11. Can you save money?
Yes, most definitely. Considering that most Mongolians make an average of $3,000 USD/year, the living is cheap, but not easy, here.
Words of Wisdom:
1. Knowing what you know now, would you still move to this city?
Yes, to visit, but not to live. Mongolia is a very fascinating country but at the same, it's been a challenge to live here.
2. If you move here, you can leave behind your:
Hopes and dreams. Just kidding. Don't bother bringing open-toed shoes and you don't need too many summer clothes.
3. But don't forget your:
Open-mind and ability to put your situation in perspective. It is very easy to go stir-crazy, especially during the winter, in this country.
4. Do you recommend any books or movies about this city/country for those who are interested in learning more?

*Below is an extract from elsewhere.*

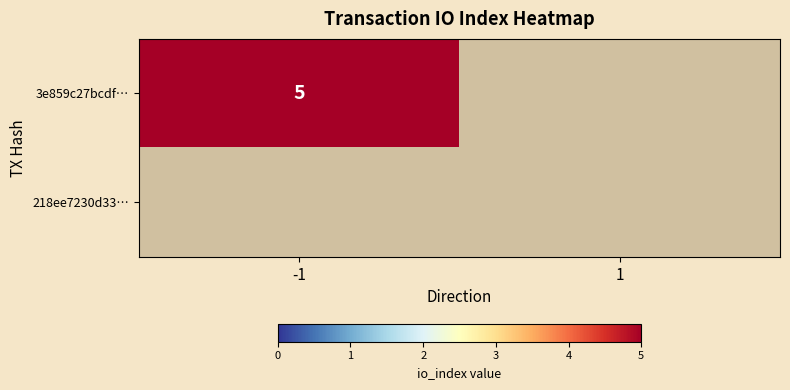

Which label corresponds to the largest value in the chart?

-1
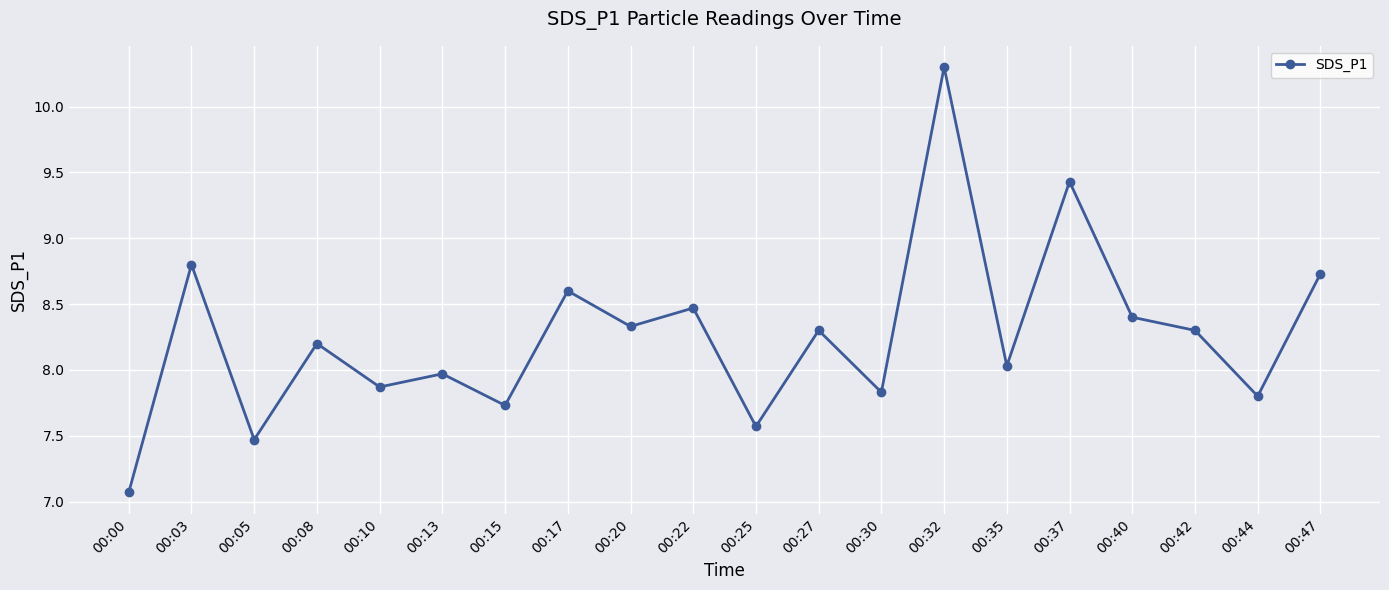

Is this an area chart (filled region under the line)?

No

Kingship and Ideology in the Islamic and Mongol Worlds (Cambridge Studies in Islamic Civilization) by Anne F. Broadbridge, PhD.
5. Recommended movies/DVDs related to this city:
View these movies with a grain of salt:Mongol: The Rise of Genghis Khan; Biography - Genghis Khan (A&E); and Babies (2010).

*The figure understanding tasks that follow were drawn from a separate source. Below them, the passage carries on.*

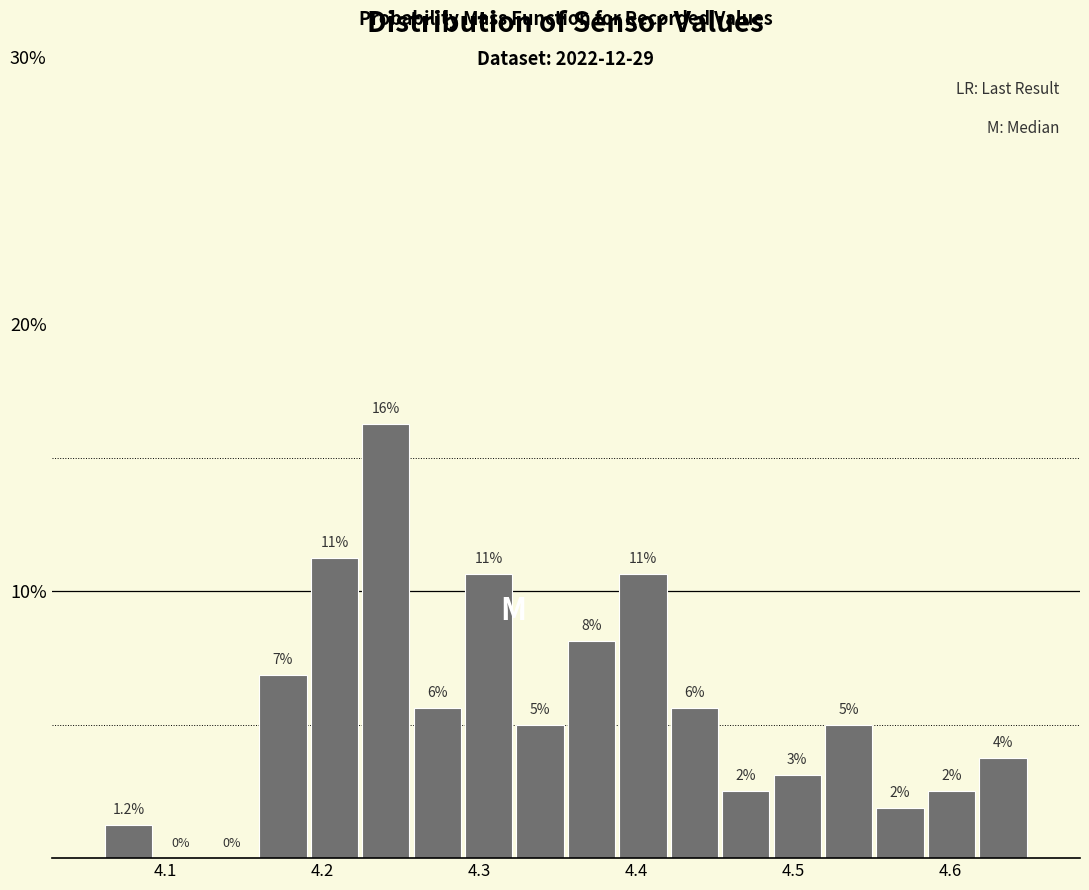

Around what value on the x-axis is the tallest bar? Give the approximate position of its centre, as read against the axis.

4.24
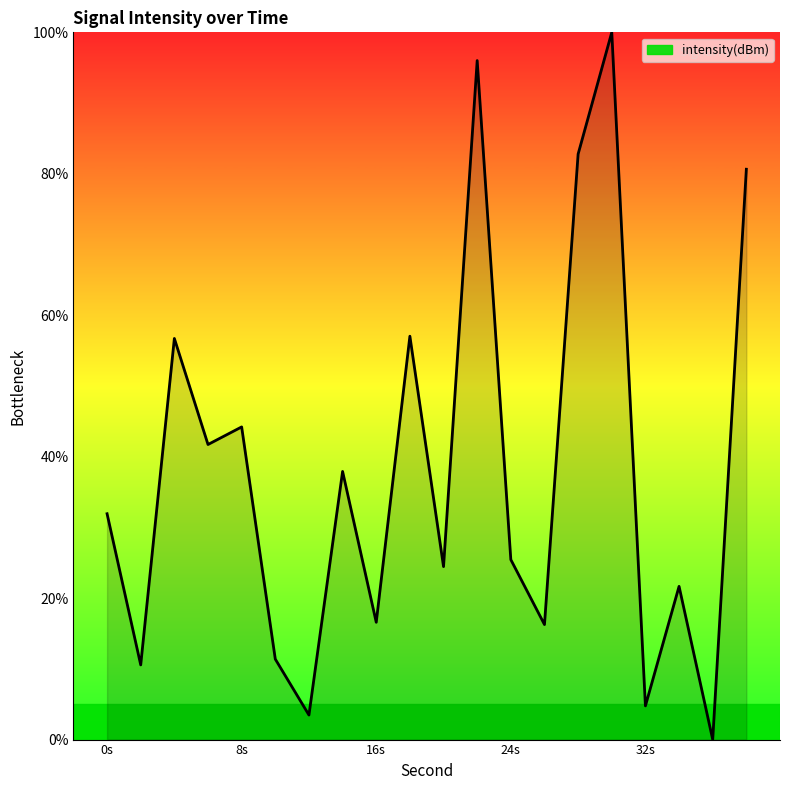

What is the maximum value shown in the chart?

100.0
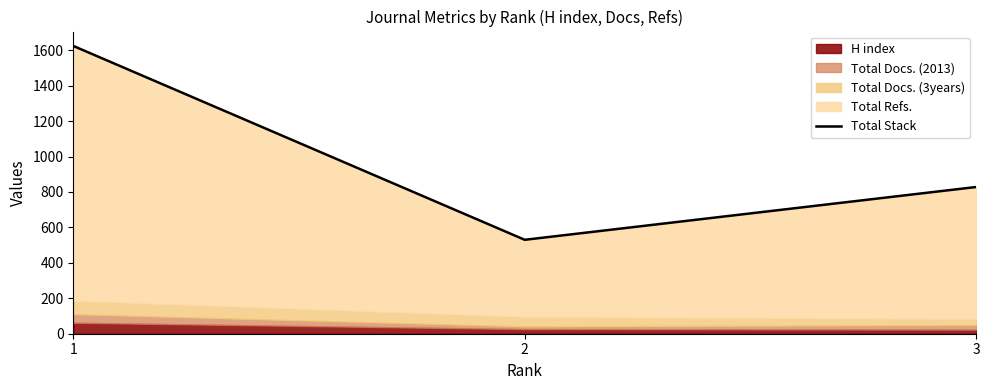

Where does the data first go above 828?

1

6. Do you have any other comments?
(1) Geographically and logistically remote, Ulaanbaatar is one of the most isolated missions in the Foreign Service.(2) The Mongolian government is aware of the pollution issues and making strides to reduce its high levels. (3) I often equate Mongolia, especially Ulaanbaatar, to how the U.S. was at the turn of the 19th century. (4) Driving is manical in this country, especially in Ulaanbaatar. People will create their own lanes, make left turns from the far right lane, jaywalking is not only legal, but it's the only way pedestrians cross the street, street signs are nonexistent and traffic lights rarely work. Man hole covers are often missing. The covers have either been stolen for the metal or kids leave covers off since they live in the sewers during the winter.(5) Enjoy and keep your mind open when visiting or living in the land of Changgis Khan.